Exercise objective: Count the lines in the entries below that contain the word "What". Reply with the number alone.

Exercise material:
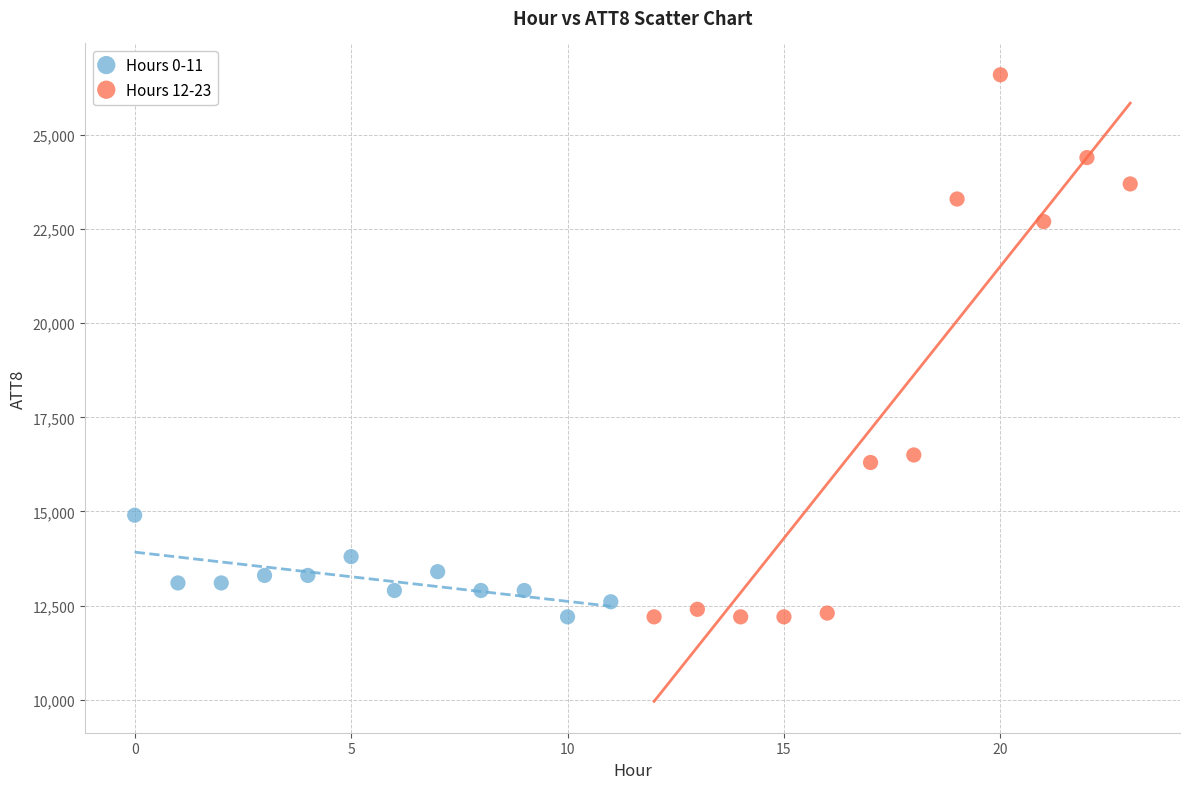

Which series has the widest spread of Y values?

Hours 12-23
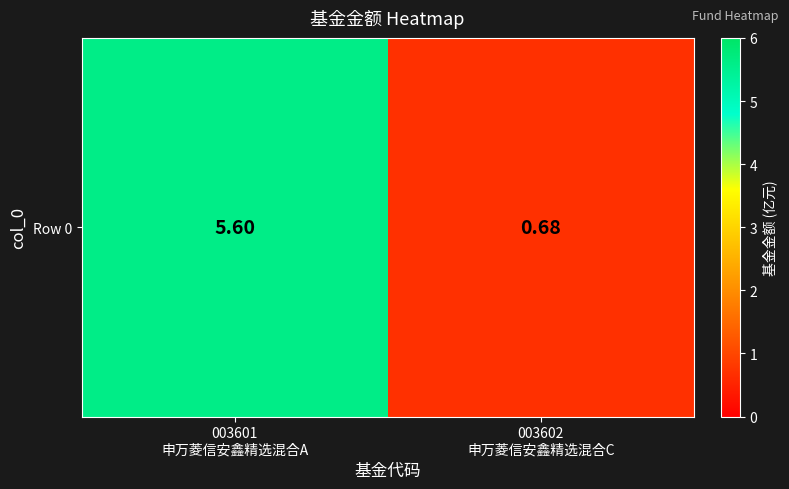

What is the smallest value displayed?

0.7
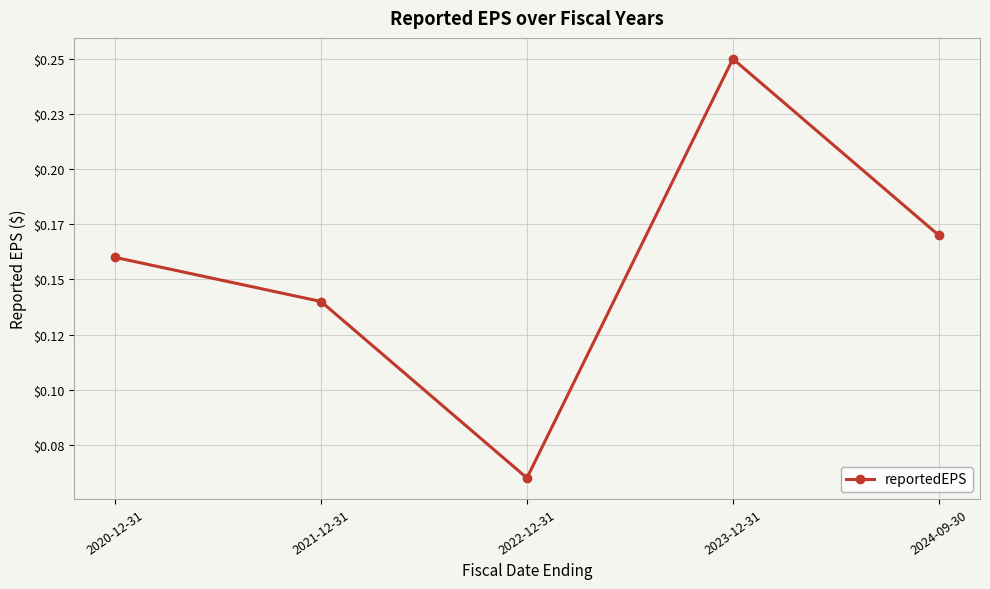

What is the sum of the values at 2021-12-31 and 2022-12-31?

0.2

Response to the task: 2